Permission is hereby granted, free of charge, to any person obtaining a copy of this software and associated documentation files (the "Software"), to deal in the Software without restriction, including without limitation the rights to use, copy, modify, merge, publish, distribute, sublicense, and/or sell copies of the Software, and to permit persons to whom the Software is furnished to do so, subject to the following conditions:

The above copyright notice and this permission notice shall be included in all copies or substantial portions of the Software.

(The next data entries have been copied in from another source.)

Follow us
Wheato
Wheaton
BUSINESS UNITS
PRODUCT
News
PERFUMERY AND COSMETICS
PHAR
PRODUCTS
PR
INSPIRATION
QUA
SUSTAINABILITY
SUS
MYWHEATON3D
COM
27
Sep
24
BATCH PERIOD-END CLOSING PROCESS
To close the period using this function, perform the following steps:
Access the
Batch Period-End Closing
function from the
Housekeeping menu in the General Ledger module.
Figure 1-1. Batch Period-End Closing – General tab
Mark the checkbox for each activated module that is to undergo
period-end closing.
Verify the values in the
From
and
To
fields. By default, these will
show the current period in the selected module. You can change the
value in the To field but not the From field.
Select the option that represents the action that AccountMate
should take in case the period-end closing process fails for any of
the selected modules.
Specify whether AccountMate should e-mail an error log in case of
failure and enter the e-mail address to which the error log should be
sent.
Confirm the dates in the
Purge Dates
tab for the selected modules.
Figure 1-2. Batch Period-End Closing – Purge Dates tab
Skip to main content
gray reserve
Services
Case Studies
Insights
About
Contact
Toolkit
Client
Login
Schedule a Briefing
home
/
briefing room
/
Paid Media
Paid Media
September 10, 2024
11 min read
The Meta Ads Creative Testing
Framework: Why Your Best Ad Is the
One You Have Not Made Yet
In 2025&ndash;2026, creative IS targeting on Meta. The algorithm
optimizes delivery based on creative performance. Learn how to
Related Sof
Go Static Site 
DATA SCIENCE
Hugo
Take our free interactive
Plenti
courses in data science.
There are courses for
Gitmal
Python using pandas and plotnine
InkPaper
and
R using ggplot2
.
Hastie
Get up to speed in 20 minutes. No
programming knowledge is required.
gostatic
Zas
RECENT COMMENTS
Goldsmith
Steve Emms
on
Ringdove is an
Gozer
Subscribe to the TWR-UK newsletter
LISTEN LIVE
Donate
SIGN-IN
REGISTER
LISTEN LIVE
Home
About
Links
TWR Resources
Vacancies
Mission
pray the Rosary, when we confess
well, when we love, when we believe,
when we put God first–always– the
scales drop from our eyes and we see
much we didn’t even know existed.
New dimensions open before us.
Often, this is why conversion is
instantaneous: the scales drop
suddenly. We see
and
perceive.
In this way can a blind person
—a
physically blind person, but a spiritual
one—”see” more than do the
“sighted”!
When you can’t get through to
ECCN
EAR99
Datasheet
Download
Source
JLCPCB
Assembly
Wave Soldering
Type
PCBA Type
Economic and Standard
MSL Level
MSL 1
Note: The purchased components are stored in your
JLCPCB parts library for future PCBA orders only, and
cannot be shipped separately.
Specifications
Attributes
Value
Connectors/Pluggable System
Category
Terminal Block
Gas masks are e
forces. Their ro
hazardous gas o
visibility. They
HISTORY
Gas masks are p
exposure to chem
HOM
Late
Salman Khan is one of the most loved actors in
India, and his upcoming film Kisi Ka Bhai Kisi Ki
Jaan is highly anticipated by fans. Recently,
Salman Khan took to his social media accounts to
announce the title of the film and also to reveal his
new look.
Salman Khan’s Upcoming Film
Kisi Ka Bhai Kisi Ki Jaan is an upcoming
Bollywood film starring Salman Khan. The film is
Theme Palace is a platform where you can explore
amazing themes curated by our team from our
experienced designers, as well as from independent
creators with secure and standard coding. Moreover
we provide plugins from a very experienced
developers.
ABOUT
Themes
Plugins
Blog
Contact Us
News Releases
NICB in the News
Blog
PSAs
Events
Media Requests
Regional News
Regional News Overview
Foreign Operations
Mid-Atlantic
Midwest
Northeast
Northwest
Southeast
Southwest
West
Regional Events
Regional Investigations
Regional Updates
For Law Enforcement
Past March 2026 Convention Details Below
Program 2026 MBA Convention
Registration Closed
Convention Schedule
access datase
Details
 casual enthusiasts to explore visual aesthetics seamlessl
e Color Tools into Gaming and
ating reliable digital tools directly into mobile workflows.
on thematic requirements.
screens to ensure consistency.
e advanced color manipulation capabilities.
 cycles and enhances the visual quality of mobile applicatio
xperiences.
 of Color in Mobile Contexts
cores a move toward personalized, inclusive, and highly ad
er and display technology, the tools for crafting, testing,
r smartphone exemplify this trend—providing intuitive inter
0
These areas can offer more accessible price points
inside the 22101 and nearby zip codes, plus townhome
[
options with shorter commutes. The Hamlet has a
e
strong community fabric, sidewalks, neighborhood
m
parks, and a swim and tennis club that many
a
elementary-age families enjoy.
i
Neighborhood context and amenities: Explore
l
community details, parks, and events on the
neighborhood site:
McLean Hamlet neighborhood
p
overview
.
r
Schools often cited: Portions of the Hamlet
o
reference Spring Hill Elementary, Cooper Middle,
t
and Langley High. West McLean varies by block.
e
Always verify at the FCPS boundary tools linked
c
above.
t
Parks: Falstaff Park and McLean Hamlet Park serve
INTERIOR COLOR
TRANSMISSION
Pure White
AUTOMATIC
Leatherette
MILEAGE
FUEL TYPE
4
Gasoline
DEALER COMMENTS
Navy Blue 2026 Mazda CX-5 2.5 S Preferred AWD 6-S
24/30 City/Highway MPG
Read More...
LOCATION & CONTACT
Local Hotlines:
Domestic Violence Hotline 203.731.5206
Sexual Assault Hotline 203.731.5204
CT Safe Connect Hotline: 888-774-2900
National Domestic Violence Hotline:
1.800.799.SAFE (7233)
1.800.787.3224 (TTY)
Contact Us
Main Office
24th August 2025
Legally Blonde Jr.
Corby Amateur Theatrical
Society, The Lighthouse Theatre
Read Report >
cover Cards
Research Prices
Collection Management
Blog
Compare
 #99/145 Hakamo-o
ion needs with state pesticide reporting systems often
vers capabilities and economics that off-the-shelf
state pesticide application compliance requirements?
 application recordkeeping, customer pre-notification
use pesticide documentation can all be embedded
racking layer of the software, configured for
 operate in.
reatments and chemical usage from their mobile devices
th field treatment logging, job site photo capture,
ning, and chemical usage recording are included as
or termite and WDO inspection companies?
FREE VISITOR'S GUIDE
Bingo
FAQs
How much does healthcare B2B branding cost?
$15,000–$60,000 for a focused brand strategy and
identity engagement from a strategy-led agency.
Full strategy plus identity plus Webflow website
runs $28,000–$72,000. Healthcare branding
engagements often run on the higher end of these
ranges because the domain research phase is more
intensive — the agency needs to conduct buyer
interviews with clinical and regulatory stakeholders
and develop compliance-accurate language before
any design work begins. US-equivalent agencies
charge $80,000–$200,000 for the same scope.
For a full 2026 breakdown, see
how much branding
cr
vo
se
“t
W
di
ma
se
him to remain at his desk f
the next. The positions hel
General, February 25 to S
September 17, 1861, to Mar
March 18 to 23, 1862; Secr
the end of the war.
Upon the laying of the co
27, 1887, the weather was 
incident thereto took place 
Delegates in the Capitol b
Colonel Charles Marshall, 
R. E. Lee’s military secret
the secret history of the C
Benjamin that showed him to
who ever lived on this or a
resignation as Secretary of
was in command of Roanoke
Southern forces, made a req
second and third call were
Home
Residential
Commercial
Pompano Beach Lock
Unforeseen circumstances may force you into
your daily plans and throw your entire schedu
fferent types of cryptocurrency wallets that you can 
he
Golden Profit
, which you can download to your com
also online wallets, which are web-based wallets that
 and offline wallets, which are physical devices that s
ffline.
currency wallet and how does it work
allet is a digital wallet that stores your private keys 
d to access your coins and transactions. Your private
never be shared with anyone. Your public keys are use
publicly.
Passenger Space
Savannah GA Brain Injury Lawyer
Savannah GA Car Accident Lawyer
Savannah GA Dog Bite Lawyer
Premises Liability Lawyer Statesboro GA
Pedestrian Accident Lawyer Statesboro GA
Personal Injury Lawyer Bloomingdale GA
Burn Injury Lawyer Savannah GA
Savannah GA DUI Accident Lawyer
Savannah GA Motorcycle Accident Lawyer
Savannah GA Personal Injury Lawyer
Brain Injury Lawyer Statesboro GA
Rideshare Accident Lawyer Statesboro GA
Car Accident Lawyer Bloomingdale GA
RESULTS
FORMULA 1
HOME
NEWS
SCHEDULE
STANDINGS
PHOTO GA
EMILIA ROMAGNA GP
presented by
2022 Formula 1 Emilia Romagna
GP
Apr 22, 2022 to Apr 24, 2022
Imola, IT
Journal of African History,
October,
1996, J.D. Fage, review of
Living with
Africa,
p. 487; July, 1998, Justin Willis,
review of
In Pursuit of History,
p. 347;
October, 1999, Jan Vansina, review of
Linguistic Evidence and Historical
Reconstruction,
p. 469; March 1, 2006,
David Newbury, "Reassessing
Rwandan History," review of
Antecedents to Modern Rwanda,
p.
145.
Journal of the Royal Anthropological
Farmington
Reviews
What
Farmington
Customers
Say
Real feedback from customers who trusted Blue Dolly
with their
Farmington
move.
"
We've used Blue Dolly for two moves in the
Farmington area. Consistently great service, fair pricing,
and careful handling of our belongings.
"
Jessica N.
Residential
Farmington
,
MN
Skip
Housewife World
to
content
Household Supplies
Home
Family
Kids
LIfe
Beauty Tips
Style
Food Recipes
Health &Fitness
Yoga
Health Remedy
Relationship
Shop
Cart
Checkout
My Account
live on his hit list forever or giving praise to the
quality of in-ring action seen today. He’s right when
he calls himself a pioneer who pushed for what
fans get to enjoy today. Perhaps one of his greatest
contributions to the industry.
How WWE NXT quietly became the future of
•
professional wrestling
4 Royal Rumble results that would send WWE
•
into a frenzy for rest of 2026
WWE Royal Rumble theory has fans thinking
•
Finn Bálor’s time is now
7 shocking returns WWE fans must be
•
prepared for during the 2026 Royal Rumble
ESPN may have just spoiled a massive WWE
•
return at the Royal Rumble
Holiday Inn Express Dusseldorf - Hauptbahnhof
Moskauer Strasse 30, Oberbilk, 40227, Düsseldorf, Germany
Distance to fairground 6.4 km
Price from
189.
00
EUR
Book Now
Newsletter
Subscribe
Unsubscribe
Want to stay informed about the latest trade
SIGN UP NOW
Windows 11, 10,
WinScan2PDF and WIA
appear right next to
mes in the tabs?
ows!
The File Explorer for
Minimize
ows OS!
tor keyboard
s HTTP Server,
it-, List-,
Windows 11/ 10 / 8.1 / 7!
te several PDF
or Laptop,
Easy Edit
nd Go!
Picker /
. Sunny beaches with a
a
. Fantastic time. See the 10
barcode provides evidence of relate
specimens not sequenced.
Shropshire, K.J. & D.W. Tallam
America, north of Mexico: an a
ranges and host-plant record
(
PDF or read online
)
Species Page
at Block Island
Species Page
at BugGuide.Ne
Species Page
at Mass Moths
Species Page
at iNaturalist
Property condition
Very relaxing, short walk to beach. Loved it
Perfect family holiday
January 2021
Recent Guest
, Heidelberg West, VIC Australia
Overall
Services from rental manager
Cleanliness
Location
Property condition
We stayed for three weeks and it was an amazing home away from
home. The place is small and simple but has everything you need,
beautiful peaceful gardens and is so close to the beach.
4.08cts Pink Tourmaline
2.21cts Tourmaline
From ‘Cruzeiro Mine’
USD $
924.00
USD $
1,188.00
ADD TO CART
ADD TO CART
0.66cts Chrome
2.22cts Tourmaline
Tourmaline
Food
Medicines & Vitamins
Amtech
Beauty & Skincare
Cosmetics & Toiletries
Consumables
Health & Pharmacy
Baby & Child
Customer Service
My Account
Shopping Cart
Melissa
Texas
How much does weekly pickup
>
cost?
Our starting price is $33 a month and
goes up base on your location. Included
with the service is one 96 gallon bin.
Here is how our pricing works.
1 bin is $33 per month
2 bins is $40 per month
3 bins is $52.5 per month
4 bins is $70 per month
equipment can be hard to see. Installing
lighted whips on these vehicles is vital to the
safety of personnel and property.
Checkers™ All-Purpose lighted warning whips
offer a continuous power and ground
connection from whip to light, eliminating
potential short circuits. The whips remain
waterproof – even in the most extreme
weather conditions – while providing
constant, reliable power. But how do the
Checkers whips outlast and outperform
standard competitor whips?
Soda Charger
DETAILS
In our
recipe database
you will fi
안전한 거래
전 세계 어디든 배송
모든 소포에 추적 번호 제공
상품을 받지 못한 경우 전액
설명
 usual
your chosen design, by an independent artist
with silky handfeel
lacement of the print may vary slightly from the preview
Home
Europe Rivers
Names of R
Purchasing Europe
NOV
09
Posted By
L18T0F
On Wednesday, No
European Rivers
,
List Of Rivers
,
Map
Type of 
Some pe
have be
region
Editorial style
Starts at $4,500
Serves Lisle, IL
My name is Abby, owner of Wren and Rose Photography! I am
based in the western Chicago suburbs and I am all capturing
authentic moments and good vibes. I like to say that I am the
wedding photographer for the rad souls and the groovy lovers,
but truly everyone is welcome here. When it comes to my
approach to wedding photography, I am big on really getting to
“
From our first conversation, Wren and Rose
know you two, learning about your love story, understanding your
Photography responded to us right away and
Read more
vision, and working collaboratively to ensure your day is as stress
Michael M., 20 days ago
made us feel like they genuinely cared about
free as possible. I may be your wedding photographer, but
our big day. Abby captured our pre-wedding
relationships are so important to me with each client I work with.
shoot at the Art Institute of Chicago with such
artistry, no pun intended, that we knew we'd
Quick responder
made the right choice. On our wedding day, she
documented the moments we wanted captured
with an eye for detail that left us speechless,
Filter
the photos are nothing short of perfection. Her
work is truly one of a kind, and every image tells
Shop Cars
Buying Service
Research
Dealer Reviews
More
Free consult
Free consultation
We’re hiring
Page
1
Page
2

THE SOFTWARE IS PROVIDED "AS IS", WITHOUT WARRANTY OF ANY KIND, EXPRESS OR IMPLIED, INCLUDING BUT NOT LIMITED TO THE WARRANTIES OF MERCHANTABILITY, FITNESS FOR A PARTICULAR PURPOSE AND NONINFRINGEMENT. IN NO EVENT SHALL THE AUTHORS OR COPYRIGHT HOLDERS BE LIABLE FOR ANY CLAIM, DAMAGES OR OTHER LIABILITY, WHETHER IN AN ACTION OF CONTRACT, TORT OR OTHERWISE, ARISING FROM, OUT OF OR IN CONNECTION WITH THE SOFTWARE OR THE USE OR OTHER DEALINGS IN THE SOFTWARE.

License for Array2XML.php class

This extension includes the Array2XML PHP class by Lalit Patel. It is licensed under the Apache License, Version 2.0.